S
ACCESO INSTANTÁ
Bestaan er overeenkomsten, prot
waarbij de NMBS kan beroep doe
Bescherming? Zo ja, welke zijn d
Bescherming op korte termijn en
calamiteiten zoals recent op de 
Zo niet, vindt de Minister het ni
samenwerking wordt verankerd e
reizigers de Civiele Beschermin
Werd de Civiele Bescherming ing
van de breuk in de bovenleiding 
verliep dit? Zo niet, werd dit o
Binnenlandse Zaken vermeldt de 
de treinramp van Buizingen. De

━━━━━━

**Exercise**
Which lines in the data above hold the word "Bescherming"? Return each of them.

**Response below**
Bescherming? Zo ja, welke zijn d
Bescherming op korte termijn en
Werd de Civiele Bescherming ing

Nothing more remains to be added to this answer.